As a disillusioned former English teacher, I miss talking to teenagers about books. But I also rejoice in my freedom from the dreaded Ofsted. At first glance, Ofsted’s new inspection framework might promise a breath of fresh air to teachers suffocating under a pile of data. Assessment will in future be judged as part of the more open ‘quality of education’ area, rather than being a focus in its own right.
But a closer read reveals that Ofsted is fundamentally out of touch. ‘Behaviour and attitudes’ will also become one of the four areas judged. Schools will be encouraged to get ‘tough’ on disruptive students. In June last year, the head of Ofsted, Amanda Spielman, outlined her approach: ‘I think it’s entirely appropriate to use sanctions, such as writing lines, community service in the school grounds like picking up litter, and school detentions.’ Spielman advocates rules and punishments set down by senior managers and even the state. But she has never been a teacher and so has never personally had to sanction a student. She comes from the hierarchical world of business. What do you do when pupils swear in your face instead of writing their lines, or when they don’t show up for detention? Should we exclude all those inconvenient souls?
Research by Barnardo’s has shown that excluded children are at serious risk of becoming involved in violence. And children are dying on the streets. In January, 14-year-old Jaden Moodie was brutally stabbed to death less than a mile away from a sixth-form college at which I once worked. Pupil Referral Units are overstretched and far from ideal in any case. Sarah Jones, chair of the All–Party Parliamentary Group on Knife Crime, has said: ‘Professionals talk about the “PRU to prison pipeline”.’
The NHS recorded a 14 per cent increase between 2017 and 2018 in ‘consultant episodes due to assault by a sharp object’. In cases involving possession of a knife or offensive weapon during the same period, those aged ten to 17 were the offenders in 21 per cent of cases.
Ofsted’s focus on behaviour will not help students who persistently refuse to do as they are told. In my experience, disruptive students are often those who feel the system has nothing to offer them. Forcing GCSE students who are predicted E grades to read Victorian literature when they have no idea what a quarter of the words mean feels, for teachers, worse than futile.
Punishing those students proves to them that school is against them. It would be more useful to teach these students something they are interested in, or to demonstrate the relevance of English to ‘real life’. But teachers are obliged by a rigid system to slog through termly assessments geared towards passing a GCSE. I have watched many teenagers locked in the system become increasingly cynical. I don’t believe a tough stance would have helped them.

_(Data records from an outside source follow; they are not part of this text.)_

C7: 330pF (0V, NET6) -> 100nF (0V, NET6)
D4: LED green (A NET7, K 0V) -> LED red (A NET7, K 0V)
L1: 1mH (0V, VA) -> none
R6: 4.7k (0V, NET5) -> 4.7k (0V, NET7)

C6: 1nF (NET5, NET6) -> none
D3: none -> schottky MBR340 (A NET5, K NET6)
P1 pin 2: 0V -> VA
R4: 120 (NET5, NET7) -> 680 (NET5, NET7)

Students who are not co-operating at school might be made more passive by this kind of punishment. But no punishment can make someone want to learn. Even if a student doesn’t love the subject, they need to understand its purpose.
Another reason students are disruptive is unhappiness. If a person is miserable, addressing how they feel is more useful than detention. The government recognises the benefits of school counselling, but in 2016, only 62 per cent of schools offered such services. An increased focus on good-quality counselling would make more sense.
A third reason students do not always co-operate is that young people tend to exist in the present, rather than looking to their futures. A girl I taught told me she was hoping to be transferred to a local Pupil Referral Unit because she had heard they ‘let you go out for a fag during classes’.
Teachers like me are getting out. A 2018 National Education Union survey found that 80 per cent of classroom teachers at some time seriously considered leaving the profession. Is a tough stance really the way to help them deal with difficult kids? Difficult students are often unhappy people whose lives will end up harder if they are treated as failures and permanently excluded from school.